Using long_options to parse options with an arbitrary number of required_arguments


I'm trying to use long_options[] to parse different options entered from the terminal to a C++ program. My options struct looks like:

static struct option long_options[] = {
  // *name, has_arg, *flag, val
  {"help",      no_argument,        0,  'h'},
  {"debug",     no_argument,        0,  0},
  {"seed",      required_argument,  0,  's'},
  ...
}

Then I'd use getopt_long to read the arguments as follows:

while (true) {

    int option_index (0);
    int c = getopt_long (argc, argv, "hs:t:iT:N:M:m:V:l:w:P:rR:b:d:a:", long_options, &option_index);
    if (c == -1) break;

    switch (c) {

        case 'h':
        print_help ();

        case 's':
        parameters.seed = atoi(optarg);
        break;

        case 0:
        if (long_options[option_index].flag != 0) break;
        else if (strcmp(long_options[option_index].name, "debug") == 0) parameters.debug = true;
        ...
        break;
    }
}

The arguments are passed to optarg, which I understand is of type char* or std::string, as shown above.

The problem comes when I think of a way to set an option parameters with a required number of two or more arguments. For instance, I would like to set an option that allows the user to define distribution parameters conveniently. I'd hope this to be called from the terminal as follows:

./program --distribution mean sd
./program --distribution mean sd n

But it seems that long_options expects just one argument by option by default, so sd in the example above is expected to be parsed as a separate option parameter.

How can I change this default behavior? thank you!


Solution

  • You can't, and it is not conventional to do so.

    To give your application an unorthodox command-line arguments structure, you'll have to write your own parser.

    A workaround would be to require your users to send their multiple words in one parameter:

    ./program --distribution 'mean sd n'
    

    though you'd still need to parse this resulting multi-word string yourself.

    Boost.ProgramOptions is a little more flexible than old getopt, without deviating too much from accepted "standard" practice for command-line arguments, but determining whether it does what you want will require research.

— Goal of the exercise —
In the getopt_long question and answer, which library does the solution describe as a little more flexible than getopt?

— Dataset records —
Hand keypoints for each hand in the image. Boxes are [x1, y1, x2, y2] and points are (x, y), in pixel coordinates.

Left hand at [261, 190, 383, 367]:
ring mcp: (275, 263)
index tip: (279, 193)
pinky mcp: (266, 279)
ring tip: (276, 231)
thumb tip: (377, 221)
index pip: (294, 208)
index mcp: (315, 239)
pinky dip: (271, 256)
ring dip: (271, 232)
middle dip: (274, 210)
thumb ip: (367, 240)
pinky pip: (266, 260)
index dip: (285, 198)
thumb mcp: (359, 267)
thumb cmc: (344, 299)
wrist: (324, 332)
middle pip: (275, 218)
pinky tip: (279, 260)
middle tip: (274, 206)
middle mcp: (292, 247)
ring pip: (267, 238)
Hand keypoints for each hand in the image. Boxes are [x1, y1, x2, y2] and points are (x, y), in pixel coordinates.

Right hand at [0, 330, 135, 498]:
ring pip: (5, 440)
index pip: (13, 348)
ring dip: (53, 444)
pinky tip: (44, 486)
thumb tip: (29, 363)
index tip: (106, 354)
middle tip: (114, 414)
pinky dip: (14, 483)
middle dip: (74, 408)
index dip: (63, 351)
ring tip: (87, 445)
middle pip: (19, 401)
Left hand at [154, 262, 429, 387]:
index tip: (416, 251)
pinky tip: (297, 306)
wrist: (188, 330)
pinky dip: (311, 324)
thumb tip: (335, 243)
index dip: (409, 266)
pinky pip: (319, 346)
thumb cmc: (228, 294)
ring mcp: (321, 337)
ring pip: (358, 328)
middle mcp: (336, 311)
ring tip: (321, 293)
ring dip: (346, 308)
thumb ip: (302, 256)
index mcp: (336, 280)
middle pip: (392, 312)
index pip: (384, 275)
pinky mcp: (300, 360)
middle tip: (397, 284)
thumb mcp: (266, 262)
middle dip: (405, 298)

— Output of the exercise —
Boost.ProgramOptions.